Но какова же была моя оторопь, когда я обнаружил в томе Хераскова, между 164-й и 165-й страницами, раздавленного клопа. Останкам, возможно, было лет двести с лишком, и бедная тварь пала под чьим-то безымянным пальцем еще в первые годы царствования Александра Благословенного, когда эти зловредные насекомые безнаказанно населяли и хижины, и дворцы. Особенно иностранцы жаловались, что от «краснокожих» по русским гостиницам нет житья.
Исчезли клопы только в середине ХХ века, и я сам отлично помню, как школьником безрезультатно травил их керосином и от отчаянья подставлял под ножки своей кровати жестяные банки, наполненные водой. (Вода была для этих кровососущих непреодолимой преградой, но тогда они навострились десантироваться с потолка.)
Так вот, даже от древлероссийского клопа осталось пятно ржавого цвета, наводящее на исторические реминисценции, и от зачинателей национальной литературы остаются плохие книги, которые, несмотря ни на что, возбуждают мысль. А от большинства русских людей, век живущих на положении смертников, ничего не остается, кроме старого пальто и пары стоптанных башмаков. Но пальто пустят на ветошь, башмаки выкинут на помойку, и тогда уже ничего не останется, ни синь-пороху, потому что у нас не любят валандаться с барахлом; Россия все-таки не Шотландия, где в каждой приличной семье хранится как зеница ока, скажем, прапрадедушкино копье. Оттого-то у нас до сих пор не умеют улицы подметать.
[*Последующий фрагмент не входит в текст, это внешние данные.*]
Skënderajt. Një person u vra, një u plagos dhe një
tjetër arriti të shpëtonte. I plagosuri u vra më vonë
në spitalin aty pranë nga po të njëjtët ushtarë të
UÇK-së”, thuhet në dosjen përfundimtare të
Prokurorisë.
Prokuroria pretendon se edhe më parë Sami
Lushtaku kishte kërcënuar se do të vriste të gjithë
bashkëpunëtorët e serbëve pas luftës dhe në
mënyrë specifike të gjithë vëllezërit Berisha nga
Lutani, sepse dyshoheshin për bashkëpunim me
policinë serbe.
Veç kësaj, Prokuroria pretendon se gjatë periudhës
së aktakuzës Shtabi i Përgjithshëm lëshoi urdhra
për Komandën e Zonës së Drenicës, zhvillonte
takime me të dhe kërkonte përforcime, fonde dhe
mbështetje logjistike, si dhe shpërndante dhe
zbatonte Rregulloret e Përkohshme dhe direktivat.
В детстве и отрочестве я почему-то подозревал, что до меня не было ничего. Что, то есть, до моего появления на свет Божий не было ни Крестовых походов, ни Ивана Грозного, ни энциклопедистов (я уже тогда читал Вольтера и Монтескье), ни сражения при Бородине, ни коллективизации, а все эти злоключения выдумали взрослые, чтобы было за что получать двойки и вообще интересней жить. Ничто не могло сбить меня с того пункта, что история человечества началась в день моего рождения, а мать с отцом, россказни, учебники, музейные экспонаты — это все для отвода глаз.